> INSTRUCTION: Lines with "транспортную": please show every one of them from the listing below.

━━ DATASET ENTRIES

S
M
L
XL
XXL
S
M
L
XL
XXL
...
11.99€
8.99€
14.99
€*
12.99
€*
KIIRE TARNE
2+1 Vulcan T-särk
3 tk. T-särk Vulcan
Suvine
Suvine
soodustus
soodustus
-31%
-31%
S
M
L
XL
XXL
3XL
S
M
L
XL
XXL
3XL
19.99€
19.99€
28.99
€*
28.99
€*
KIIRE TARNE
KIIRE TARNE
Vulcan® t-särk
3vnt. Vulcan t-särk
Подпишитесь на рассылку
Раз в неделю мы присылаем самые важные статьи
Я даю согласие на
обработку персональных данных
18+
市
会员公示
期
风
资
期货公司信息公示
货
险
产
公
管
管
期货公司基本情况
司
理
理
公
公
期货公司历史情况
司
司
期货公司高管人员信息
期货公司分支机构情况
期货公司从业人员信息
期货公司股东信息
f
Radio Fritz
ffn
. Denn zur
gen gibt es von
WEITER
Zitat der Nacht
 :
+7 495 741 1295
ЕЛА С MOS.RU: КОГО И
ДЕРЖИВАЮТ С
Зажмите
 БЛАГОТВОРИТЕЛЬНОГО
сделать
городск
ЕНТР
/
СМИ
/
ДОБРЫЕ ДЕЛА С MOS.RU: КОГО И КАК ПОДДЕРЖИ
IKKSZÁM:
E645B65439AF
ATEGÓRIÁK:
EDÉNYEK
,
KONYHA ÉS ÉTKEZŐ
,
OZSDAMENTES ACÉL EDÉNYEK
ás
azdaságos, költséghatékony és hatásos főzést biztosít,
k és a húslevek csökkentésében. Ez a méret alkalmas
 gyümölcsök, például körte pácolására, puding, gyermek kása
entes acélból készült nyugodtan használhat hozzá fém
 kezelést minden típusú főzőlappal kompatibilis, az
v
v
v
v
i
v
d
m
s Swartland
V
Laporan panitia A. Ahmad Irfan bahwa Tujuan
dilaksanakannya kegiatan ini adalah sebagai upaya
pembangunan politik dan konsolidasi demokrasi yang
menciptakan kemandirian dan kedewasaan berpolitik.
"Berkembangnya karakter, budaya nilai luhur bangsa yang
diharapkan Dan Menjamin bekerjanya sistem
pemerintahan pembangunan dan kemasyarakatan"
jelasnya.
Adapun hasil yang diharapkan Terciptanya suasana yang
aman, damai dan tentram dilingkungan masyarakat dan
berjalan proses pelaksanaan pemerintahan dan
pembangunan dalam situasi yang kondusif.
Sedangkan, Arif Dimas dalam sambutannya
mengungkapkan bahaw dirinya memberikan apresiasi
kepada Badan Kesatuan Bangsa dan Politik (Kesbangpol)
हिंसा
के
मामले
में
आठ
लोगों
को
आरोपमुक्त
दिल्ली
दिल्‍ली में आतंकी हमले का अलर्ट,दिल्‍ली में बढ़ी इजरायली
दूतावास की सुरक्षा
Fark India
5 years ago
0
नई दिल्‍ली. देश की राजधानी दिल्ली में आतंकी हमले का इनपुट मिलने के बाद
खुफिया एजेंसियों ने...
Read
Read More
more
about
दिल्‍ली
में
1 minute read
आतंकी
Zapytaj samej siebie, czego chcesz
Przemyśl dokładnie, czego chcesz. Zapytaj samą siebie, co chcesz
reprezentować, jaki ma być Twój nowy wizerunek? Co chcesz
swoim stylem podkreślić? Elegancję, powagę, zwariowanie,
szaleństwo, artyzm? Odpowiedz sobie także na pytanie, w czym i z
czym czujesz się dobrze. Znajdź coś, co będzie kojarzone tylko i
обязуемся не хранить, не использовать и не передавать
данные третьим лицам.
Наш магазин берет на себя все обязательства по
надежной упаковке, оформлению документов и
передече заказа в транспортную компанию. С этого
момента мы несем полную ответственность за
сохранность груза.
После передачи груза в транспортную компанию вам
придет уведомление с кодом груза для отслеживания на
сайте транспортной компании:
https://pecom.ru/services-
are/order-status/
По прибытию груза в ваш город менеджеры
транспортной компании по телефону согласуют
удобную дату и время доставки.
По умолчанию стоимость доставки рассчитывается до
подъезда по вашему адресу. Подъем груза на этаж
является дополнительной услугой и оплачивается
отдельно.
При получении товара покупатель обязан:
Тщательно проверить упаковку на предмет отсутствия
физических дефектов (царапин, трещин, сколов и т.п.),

━━━━

> THE COMPLETED TASK:
передече заказа в транспортную компанию. С этого
После передачи груза в транспортную компанию вам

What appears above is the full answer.